AES-128 cryptographic engineering lab

C implementation of AES-128 internals, GF(2^8) arithmetic, 3-round distinguisher via lambda sets, and the Square/integral attack recovering 4.5-round keys.

This lab is about building AES-128 from scratch in C and then breaking a reduced version of it. Building the cipher first matters: attacks against black-box ciphers are exercises in observation, but an attack you coded yourself against a cipher you coded yourself leaves no room to misattribute what is happening. Every step from plaintext to ciphertext is accountable.

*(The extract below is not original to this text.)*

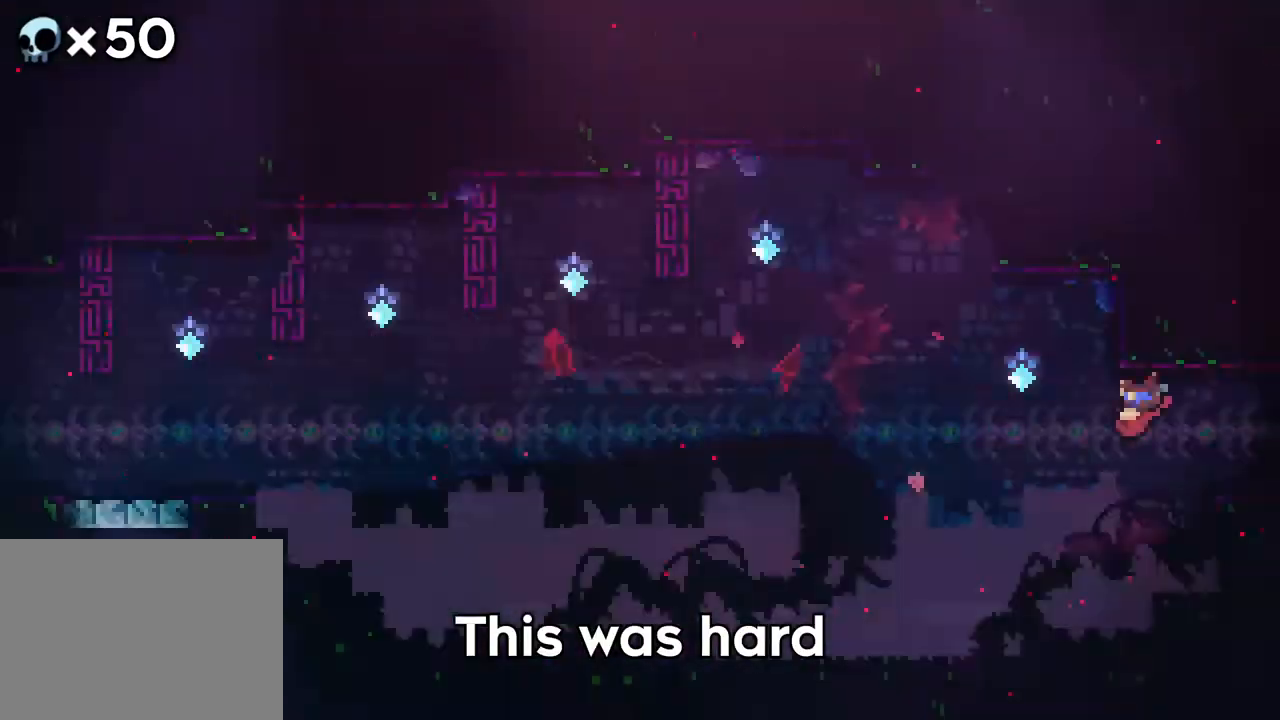
{"buttons": [], "events": [[50, "B", "down"], [67, "B", "up"], [83, "A", "down"], [100, "A", "up"], [100, "DPAD_RIGHT", "up"], [117, "DPAD_RIGHT", "down"], [133, "B", "down"], [150, "B", "up"], [150, "DPAD_RIGHT", "up"], [200, "DPAD_RIGHT", "down"], [283, "A", "down"], [300, "A", "up"], [300, "DPAD_RIGHT", "up"], [317, "DPAD_RIGHT", "down"], [383, "DPAD_RIGHT", "up"], [450, "DPAD_LEFT", "down"], [467, "DPAD_LEFT", "up"]]}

The lab works in two parts. Exercise 1 is about the arithmetic substrate and a structural property of the cipher. Exercise 2 is a working key recovery attack against 4.5-round AES.

GF(2^8) and the xtime function

AES operates over the finite field GF(2^8). Elements of the field are 8-bit values. Addition in this field is XOR. Multiplication by the generator element 2 is defined as a left shift with a conditional reduction modulo the irreducible polynomial x^8 + x^4 + x^3 + x + 1, which in binary is 0x11B. Because the result is 8 bits and the polynomial is 9 bits, the carry bit is dropped and 0x1B is XORed in when the high bit was set.

The naive implementation uses a branch:

if (p & 0x80) return (p << 1) ^ 0x1B;
else          return (p << 1);

The production implementation in aes-128_enc.c eliminates the branch entirely:

uint8_t xtime(uint8_t p)
{
    uint8_t m = p >> 7;
    m ^= 1;
    m -= 1;
    m &= 0x1B;
    return ((p << 1) ^ m);
}

p >> 7 extracts bit 7 into position 0. If the high bit was 1, m = 1. If it was 0, m = 0.

m ^= 1 inverts that: m becomes 0 when the high bit was 1, and 1 when it was 0.

m -= 1 wraps: 0 becomes 0xFF (all bits set), 1 becomes 0. This is an 8-bit underflow.

m &= 0x1B masks: 0xFF becomes 0x1B (the reduction polynomial), 0 stays 0.

The result is XORed with the left-shifted byte. When the high bit was set, XOR with 0x1B applies the modular reduction. When it was not set, XOR with 0 is a no-op.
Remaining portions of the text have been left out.